→ Excerto:
____________________

Jorge Bento em 2026-2-06
Nos últimos dois anos, o Canal português de serviços IT entrou num novo ciclo. A aquisição de Parceiros nacionais por empresas internacionais e fundos de investimento acelerou de forma clara, com mais de uma dezena de operações conhecidas num mercado que, pela sua dimensão, raramente assistia a movimentos desta escala. Não se trata de episódios isolados, mas de uma tendência estrutural
|
Este movimento era antecipável desde 2020, quando a elevada liquidez dos fundos começou a procurar ativos com retorno previsível. A consolidação iniciou-se nos principais mercados europeus e só mais tarde chegou a Portugal, muitas vezes de forma indireta, através de grupos espanhóis já adquiridos. Em paralelo, alguns fabricantes, pressionados por mercados estagnados, optaram por reforçar a área de serviços através da compra de empresas já em operação, por ser a via mais rápida para ganhar escala e capacidade de execução. A lógica de gestão destes novos acionistas difere da tradição do Canal português. O foco está na margem no curto prazo e na eficiência financeira. Fatores como cultura, identidade local ou relação histórica com clientes tendem a perder peso. Isso ajuda a explicar os choques culturais após as aquisições e a saída frequente dos fundadores, seja por acordo prévio ou por desgaste. Num mercado onde algumas empresas têm segundas linhas frágeis, o risco de perda de continuidade é real. Para os fabricantes, a escala é, em regra, benéfica. Menos Parceiros, mas maiores e mais estruturados, facilitam a gestão do ecossistema e a previsibilidade da execução. Para os Parceiros independentes, o cenário é mais exigente. Num mercado mais concentrado, a ausência de relações fortes com fabricantes e distribuidores pode traduzir-se em perda de relevância. Ainda assim, a independência continua a ser uma oportunidade. Os Parceiros que permanecem fora da consolidação não estão condicionados por KPI externos nem por ciclos financeiros impostos. Isso permite maior agilidade, maior proximidade ao cliente e liberdade para ajustar propostas e modelos de serviço. O desafio está em transformar essa liberdade numa vantagem competitiva clara. A consolidação não é boa nem má por definição. É um sinal de maturidade do mercado. O impacto dependerá das escolhas feitas por investidores, fabricantes e Parceiros. Entre a escala e a independência, esse equilíbrio será determinante para o futuro do Canal português.

____________________

→ Informação da fonte:
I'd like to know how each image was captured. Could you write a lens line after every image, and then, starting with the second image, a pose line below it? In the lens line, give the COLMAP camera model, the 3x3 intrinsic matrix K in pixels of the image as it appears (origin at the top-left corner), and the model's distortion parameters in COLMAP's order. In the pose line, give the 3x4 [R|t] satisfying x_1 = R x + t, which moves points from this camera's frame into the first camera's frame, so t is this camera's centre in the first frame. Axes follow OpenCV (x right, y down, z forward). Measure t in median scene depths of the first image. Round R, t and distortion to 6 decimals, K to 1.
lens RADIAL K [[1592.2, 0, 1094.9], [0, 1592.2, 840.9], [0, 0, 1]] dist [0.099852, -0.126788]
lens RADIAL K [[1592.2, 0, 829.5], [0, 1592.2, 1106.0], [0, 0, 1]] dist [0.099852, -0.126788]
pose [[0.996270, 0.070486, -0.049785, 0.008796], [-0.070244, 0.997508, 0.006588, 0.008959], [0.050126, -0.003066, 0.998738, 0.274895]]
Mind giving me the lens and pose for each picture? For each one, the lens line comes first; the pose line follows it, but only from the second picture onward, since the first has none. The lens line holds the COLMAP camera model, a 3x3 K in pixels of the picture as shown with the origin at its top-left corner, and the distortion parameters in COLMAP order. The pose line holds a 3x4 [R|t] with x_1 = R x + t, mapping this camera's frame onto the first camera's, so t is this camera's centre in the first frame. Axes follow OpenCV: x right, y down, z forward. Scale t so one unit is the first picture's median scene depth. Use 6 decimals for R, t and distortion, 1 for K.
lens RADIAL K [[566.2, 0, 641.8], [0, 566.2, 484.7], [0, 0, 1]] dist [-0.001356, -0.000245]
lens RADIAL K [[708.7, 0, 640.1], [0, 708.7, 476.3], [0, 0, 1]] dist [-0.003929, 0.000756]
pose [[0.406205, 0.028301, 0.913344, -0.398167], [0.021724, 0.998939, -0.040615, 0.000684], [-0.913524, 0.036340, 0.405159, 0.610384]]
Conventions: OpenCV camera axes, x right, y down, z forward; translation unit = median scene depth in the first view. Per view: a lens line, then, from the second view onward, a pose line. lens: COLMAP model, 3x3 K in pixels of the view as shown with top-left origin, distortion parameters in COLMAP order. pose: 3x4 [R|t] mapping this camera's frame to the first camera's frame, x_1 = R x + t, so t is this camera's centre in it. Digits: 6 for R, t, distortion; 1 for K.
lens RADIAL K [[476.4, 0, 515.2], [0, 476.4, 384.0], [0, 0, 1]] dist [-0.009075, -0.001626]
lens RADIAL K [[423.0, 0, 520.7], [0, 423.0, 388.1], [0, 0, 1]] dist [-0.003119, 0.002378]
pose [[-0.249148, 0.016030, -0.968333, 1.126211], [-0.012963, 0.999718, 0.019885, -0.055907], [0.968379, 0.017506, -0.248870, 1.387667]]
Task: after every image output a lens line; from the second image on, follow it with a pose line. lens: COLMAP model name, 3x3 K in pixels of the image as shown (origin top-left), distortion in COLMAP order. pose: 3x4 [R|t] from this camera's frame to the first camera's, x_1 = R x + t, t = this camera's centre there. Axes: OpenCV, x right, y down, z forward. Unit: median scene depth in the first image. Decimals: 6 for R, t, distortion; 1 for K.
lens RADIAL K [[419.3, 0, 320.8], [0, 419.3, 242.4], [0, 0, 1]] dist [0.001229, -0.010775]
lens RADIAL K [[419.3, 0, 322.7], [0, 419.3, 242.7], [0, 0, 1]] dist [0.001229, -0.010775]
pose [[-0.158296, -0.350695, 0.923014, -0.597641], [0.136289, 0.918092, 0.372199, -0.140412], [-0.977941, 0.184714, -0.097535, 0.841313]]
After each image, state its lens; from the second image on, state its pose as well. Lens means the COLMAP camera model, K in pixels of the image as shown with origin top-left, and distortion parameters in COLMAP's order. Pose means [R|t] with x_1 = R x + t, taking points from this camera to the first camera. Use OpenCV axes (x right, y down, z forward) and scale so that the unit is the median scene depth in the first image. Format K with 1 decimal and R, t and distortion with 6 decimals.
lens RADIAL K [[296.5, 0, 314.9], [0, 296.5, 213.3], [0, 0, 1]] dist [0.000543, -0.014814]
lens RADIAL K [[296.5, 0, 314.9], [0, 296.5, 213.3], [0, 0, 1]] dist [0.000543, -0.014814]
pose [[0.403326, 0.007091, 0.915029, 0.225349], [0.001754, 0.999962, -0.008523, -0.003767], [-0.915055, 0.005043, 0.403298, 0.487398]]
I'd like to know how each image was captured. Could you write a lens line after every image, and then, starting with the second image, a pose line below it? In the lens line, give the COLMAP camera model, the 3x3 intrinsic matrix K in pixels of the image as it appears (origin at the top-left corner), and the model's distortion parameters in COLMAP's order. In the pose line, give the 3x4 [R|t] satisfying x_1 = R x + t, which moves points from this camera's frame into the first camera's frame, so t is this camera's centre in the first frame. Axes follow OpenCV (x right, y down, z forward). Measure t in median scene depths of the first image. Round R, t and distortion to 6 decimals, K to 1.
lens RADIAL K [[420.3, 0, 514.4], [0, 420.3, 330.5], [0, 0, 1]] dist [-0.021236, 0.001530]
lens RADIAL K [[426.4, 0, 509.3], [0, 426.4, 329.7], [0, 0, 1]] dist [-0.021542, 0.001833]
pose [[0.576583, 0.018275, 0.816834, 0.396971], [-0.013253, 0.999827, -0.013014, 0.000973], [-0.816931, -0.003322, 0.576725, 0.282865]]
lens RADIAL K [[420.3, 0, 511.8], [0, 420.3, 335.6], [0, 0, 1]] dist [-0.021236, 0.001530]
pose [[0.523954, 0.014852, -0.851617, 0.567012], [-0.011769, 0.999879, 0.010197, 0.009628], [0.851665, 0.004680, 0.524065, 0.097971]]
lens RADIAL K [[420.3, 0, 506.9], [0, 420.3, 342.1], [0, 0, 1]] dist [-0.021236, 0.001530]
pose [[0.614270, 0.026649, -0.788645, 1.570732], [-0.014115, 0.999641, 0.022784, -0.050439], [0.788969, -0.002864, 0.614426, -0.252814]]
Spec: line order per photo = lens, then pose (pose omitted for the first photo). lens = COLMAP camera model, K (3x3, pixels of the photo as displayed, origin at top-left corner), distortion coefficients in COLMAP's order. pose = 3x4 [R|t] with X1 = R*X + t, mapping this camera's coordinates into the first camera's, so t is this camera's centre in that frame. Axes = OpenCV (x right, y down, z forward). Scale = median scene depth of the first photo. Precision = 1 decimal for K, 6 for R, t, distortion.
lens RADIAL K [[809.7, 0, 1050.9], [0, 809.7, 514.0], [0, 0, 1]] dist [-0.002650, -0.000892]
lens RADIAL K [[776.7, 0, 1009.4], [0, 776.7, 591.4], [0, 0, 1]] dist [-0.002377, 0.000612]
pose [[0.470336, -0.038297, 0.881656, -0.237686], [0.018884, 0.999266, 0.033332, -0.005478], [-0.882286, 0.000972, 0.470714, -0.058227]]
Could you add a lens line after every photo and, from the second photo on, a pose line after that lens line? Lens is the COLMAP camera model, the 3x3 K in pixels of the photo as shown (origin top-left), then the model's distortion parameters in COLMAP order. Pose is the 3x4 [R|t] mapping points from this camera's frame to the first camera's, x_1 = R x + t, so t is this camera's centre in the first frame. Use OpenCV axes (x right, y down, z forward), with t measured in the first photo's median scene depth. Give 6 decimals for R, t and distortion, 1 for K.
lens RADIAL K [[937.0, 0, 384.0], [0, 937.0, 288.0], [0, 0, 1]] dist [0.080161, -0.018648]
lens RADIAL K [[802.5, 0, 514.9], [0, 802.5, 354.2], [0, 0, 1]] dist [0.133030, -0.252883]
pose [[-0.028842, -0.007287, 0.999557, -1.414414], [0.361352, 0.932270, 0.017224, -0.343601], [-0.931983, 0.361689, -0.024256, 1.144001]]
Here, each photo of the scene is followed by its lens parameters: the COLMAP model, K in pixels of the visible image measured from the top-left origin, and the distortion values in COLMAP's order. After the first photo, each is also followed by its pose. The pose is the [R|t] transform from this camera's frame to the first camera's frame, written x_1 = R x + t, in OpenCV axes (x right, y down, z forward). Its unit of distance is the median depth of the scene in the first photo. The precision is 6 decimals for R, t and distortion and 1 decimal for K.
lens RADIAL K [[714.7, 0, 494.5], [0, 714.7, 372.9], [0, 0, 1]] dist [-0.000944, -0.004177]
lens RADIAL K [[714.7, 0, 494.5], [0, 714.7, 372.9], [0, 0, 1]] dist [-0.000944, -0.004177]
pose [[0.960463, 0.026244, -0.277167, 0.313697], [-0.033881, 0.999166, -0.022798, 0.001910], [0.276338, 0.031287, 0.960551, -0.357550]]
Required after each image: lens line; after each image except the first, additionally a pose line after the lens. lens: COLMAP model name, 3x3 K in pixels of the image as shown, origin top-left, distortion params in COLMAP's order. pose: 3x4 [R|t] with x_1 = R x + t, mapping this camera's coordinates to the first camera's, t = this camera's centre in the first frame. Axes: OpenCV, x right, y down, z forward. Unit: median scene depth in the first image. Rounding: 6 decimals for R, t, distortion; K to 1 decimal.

____________________

→ Aplicar a leitura:
a) De acordo com o excerto, em que se concentra a lógica de gestão dos novos acionistas?
b) Enumere todos os fatores que, segundo o excerto, tendem a perder peso sob a lógica de gestão dos novos acionistas.

→ Lista de respostas:
a) Na margem no curto prazo e na eficiência financeira.

b) Cultura; identidade local; relação histórica com clientes.